:: ASSIGNMENT ::
Print every line of text from all the items below with no changes, and leave the pictures out of your answer.

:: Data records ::
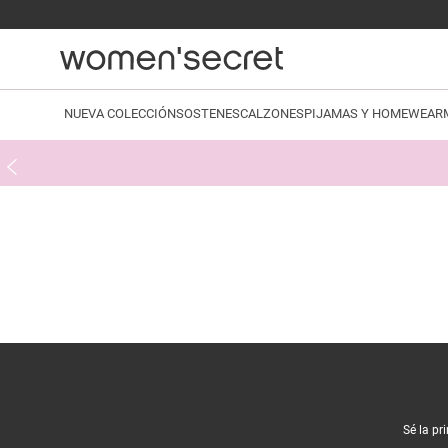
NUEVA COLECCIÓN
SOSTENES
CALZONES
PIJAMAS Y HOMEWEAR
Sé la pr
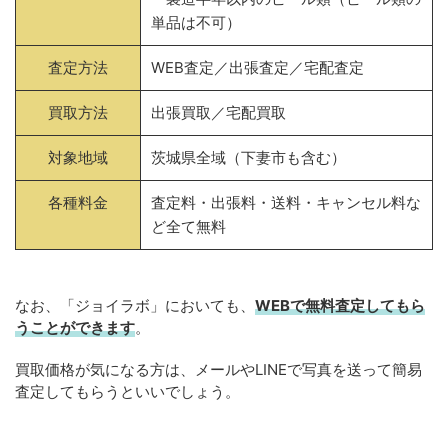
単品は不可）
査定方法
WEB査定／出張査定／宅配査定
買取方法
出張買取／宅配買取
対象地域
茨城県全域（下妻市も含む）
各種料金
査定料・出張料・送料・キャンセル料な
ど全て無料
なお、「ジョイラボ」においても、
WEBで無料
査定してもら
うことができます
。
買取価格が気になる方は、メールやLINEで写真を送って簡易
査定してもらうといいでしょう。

:: EXPECTED ANSWER ::
NUEVA COLECCIÓN
SOSTENES
CALZONES
PIJAMAS Y HOMEWEAR
Sé la pr
単品は不可）
査定方法
WEB査定／出張査定／宅配査定
買取方法
出張買取／宅配買取
対象地域
茨城県全域（下妻市も含む）
各種料金
査定料・出張料・送料・キャンセル料な
ど全て無料
なお、「ジョイラボ」においても、
WEBで無料
査定してもら
うことができます
。
買取価格が気になる方は、メールやLINEで写真を送って簡易
査定してもらうといいでしょう。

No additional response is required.